# WORK REQUEST
Word for word, print out all of the data, omitting every image.

Object state change records
============
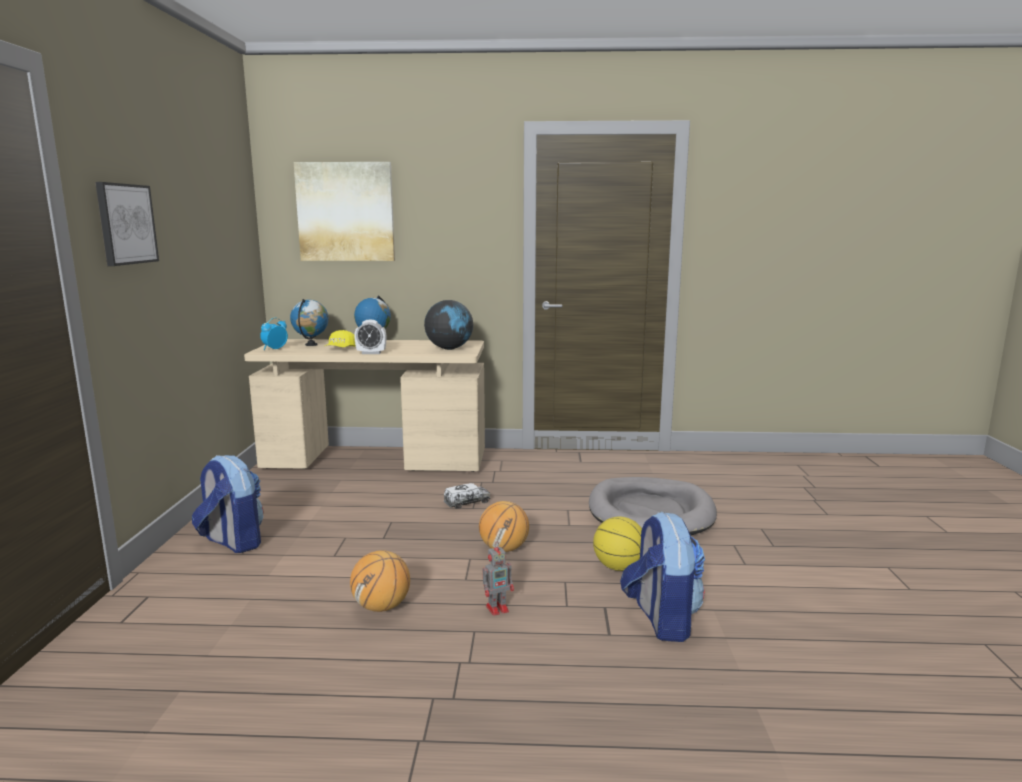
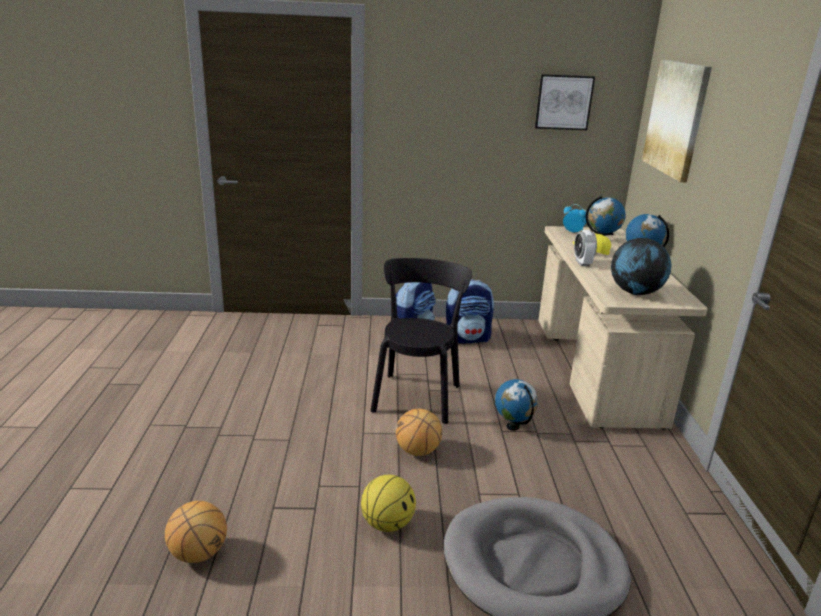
camera: 85 degrees right, 10 degrees up
(126, 224) = (422, 108): picture -> picture (563, 102)
(382, 607) = (325, 400): basketball -> basketball (198, 554)
(393, 545) = (417, 395): none -> black chair
(467, 502) = (513, 426): toy truck -> globe
(498, 608) = (318, 450): toy robot -> none
(661, 619) = (290, 543): backpack -> backpack (467, 338)

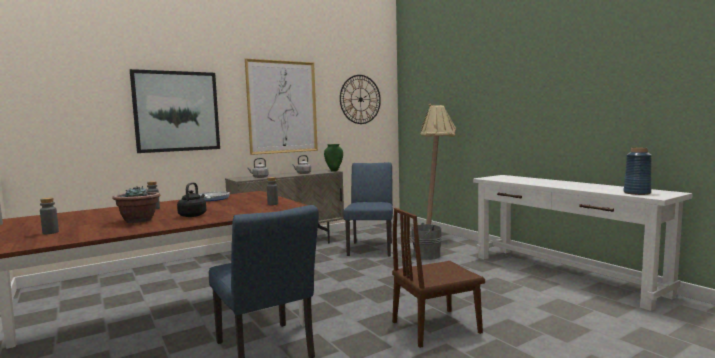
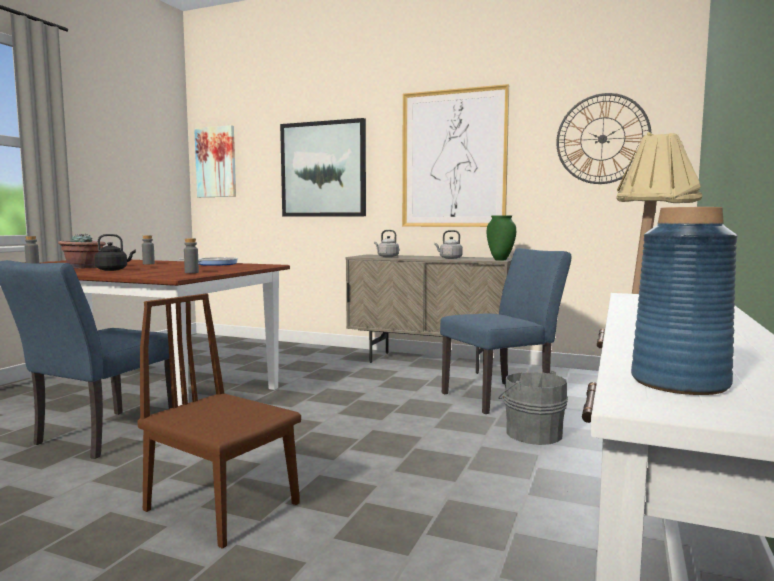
camera: 55 degrees right, 0 degrees up
(39, 100) = (216, 162): none -> picture

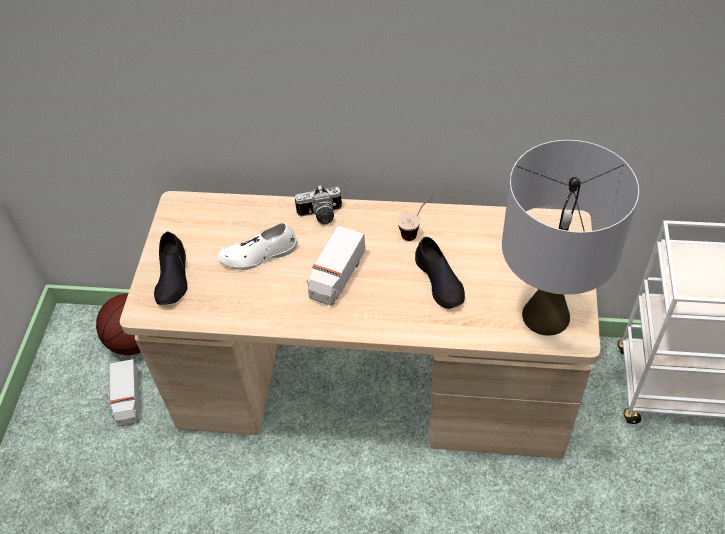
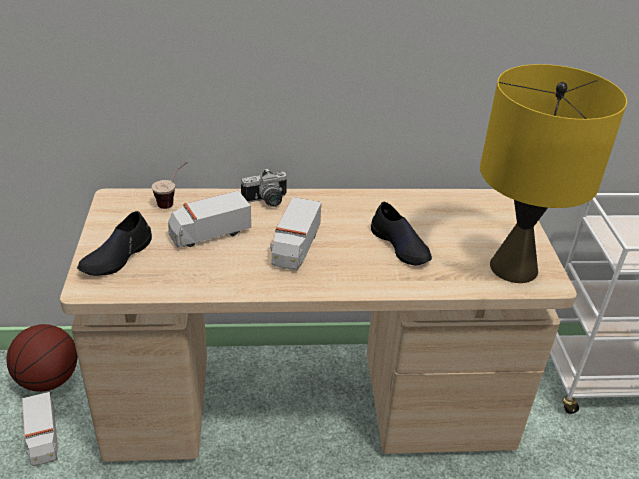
camera: 15 degrees left, 15 degrees down
(172, 277) = (117, 257): black shoe -> black shoe turned 45 degrees clockwise
(259, 254) = (209, 234): white shoe -> toy truck
(416, 231) = (365, 209): cup -> cup (173, 201)
(546, 316) = (514, 268): grey table lamp -> yellow table lamp

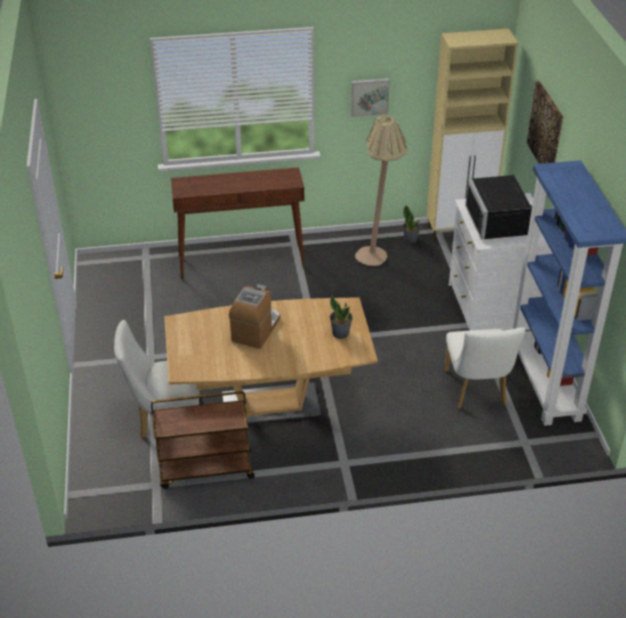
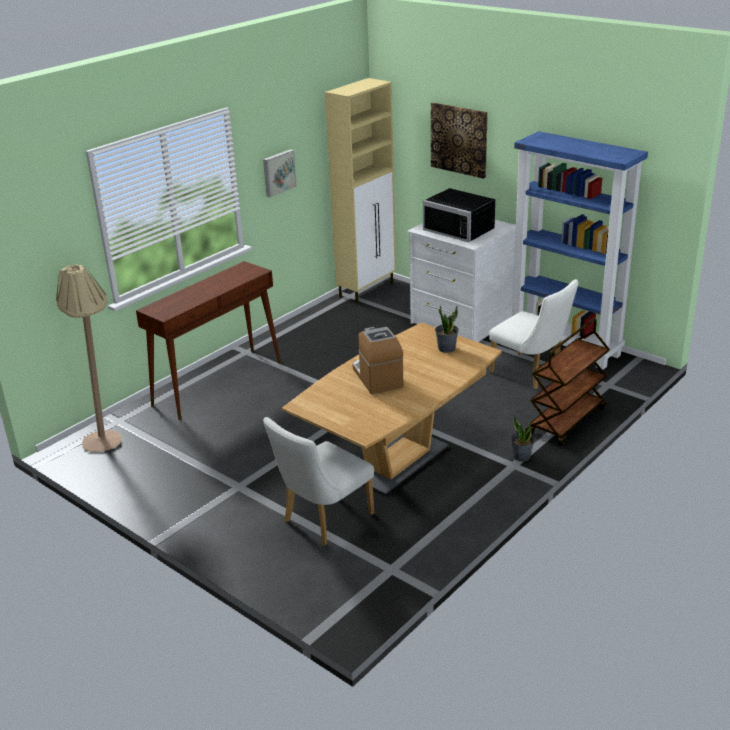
camera: 40 degrees left, 10 degrees down
(205, 470) = (416, 533): brown cart -> brown cart (567, 421)
(378, 254) = (327, 329): beige floor lamp -> beige floor lamp (107, 436)
(410, 239) = (338, 309): potted plant -> potted plant (521, 456)

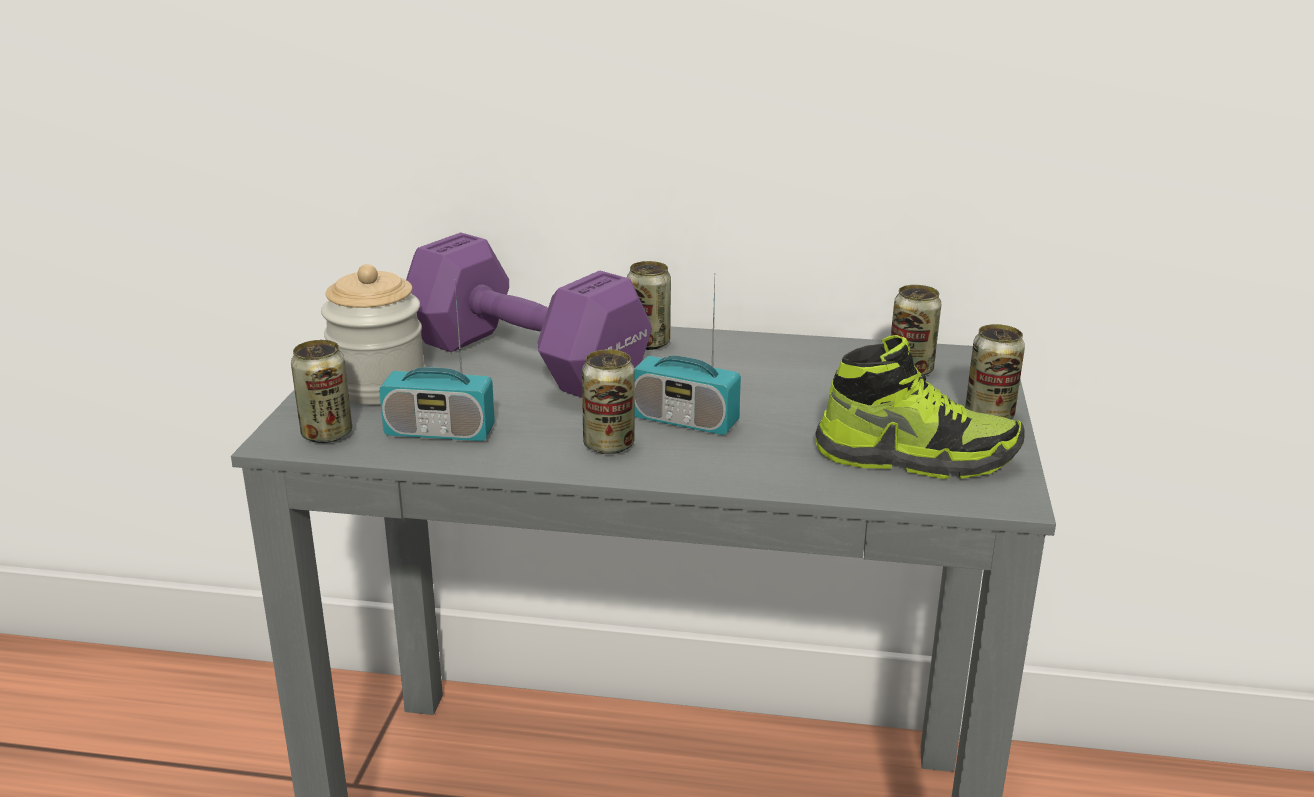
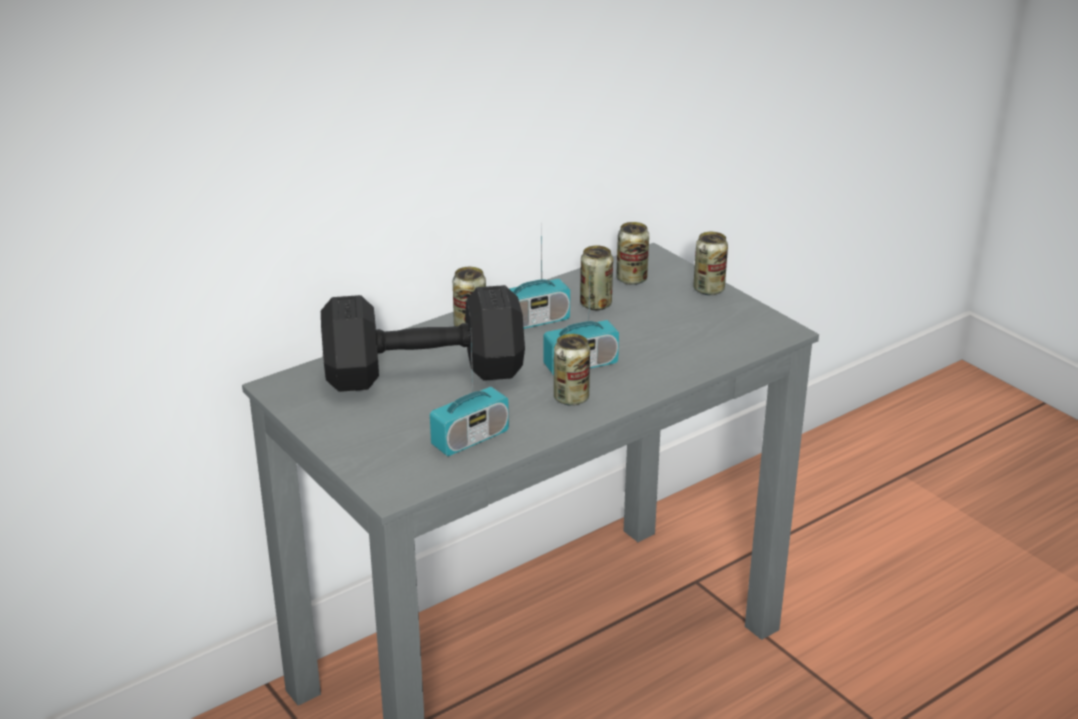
camera: 45 degrees left, 5 degrees up
(327, 434) = (410, 475): can -> can (595, 304)
(379, 386) = (373, 432): jar -> none
(527, 363) = (428, 373): purple dumbbell -> black dumbbell
(721, 364) = (534, 321): none -> radio
(915, 457) = (716, 329): shoe -> none

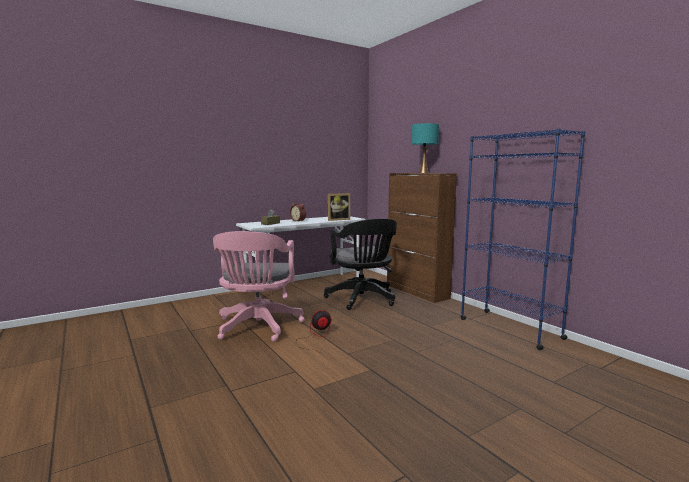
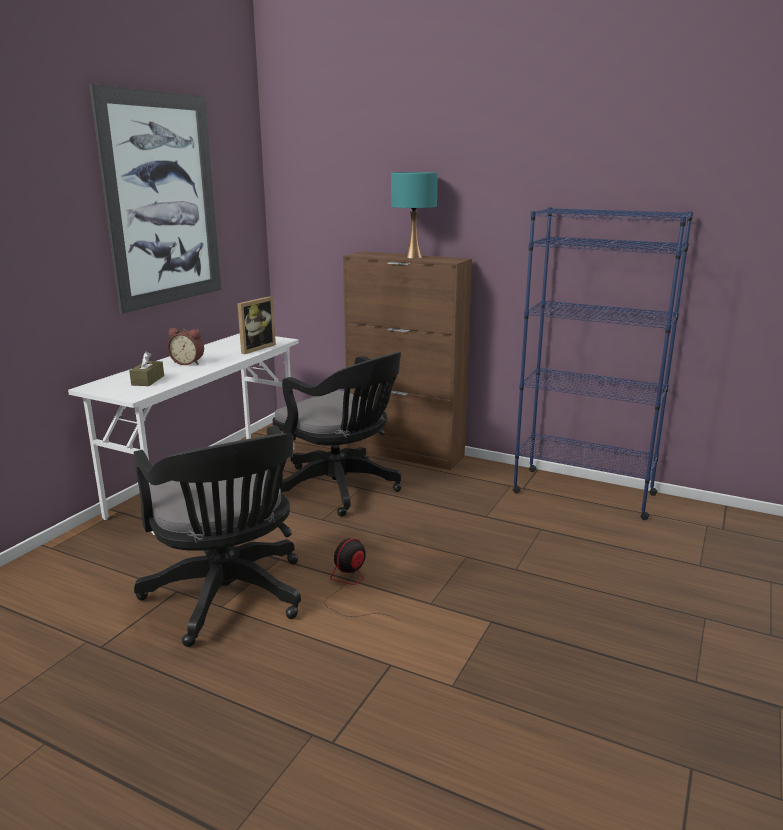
camera: 30 degrees left, 10 degrees up
(257, 328) = (229, 598): pink office chair -> black office chair
(301, 143) = (163, 200): none -> picture

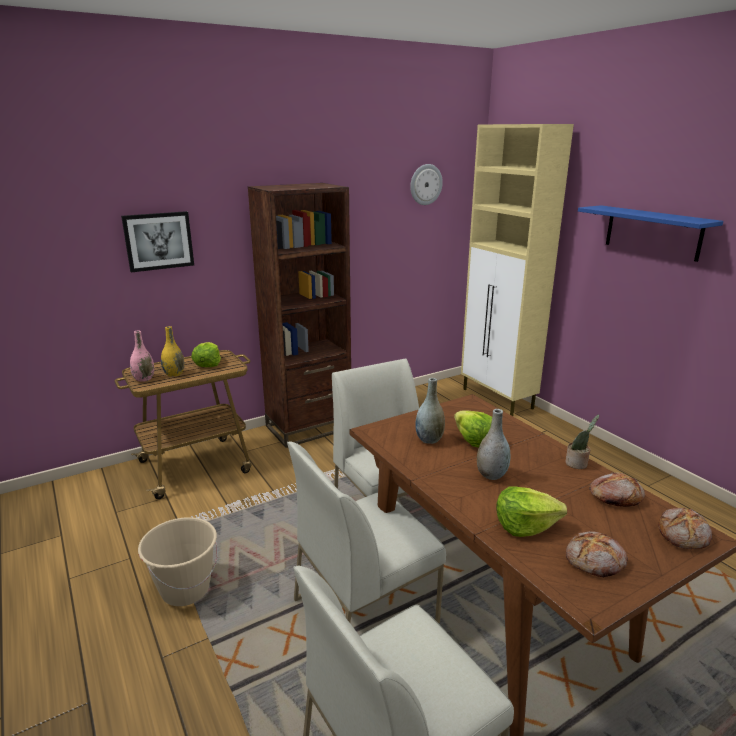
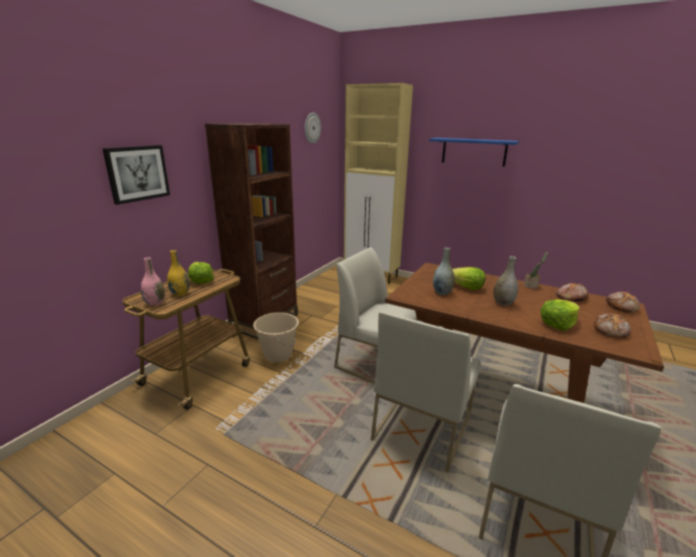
camera: 30 degrees left, 0 degrees up
(185, 589) = (282, 468): beige bucket -> beige bucket (278, 354)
============
# RESPONSE TO THIS EXERCISE
camera: 85 degrees right, 10 degrees up
(126, 224) = (422, 108): picture -> picture (563, 102)
(382, 607) = (325, 400): basketball -> basketball (198, 554)
(393, 545) = (417, 395): none -> black chair
(467, 502) = (513, 426): toy truck -> globe
(498, 608) = (318, 450): toy robot -> none
(661, 619) = (290, 543): backpack -> backpack (467, 338)

camera: 55 degrees right, 0 degrees up
(39, 100) = (216, 162): none -> picture

camera: 15 degrees left, 15 degrees down
(172, 277) = (117, 257): black shoe -> black shoe turned 45 degrees clockwise
(259, 254) = (209, 234): white shoe -> toy truck
(416, 231) = (365, 209): cup -> cup (173, 201)
(546, 316) = (514, 268): grey table lamp -> yellow table lamp

camera: 40 degrees left, 10 degrees down
(205, 470) = (416, 533): brown cart -> brown cart (567, 421)
(378, 254) = (327, 329): beige floor lamp -> beige floor lamp (107, 436)
(410, 239) = (338, 309): potted plant -> potted plant (521, 456)

camera: 45 degrees left, 5 degrees up
(327, 434) = (410, 475): can -> can (595, 304)
(379, 386) = (373, 432): jar -> none
(527, 363) = (428, 373): purple dumbbell -> black dumbbell
(721, 364) = (534, 321): none -> radio
(915, 457) = (716, 329): shoe -> none

camera: 30 degrees left, 10 degrees up
(257, 328) = (229, 598): pink office chair -> black office chair
(301, 143) = (163, 200): none -> picture

camera: 30 degrees left, 0 degrees up
(185, 589) = (282, 468): beige bucket -> beige bucket (278, 354)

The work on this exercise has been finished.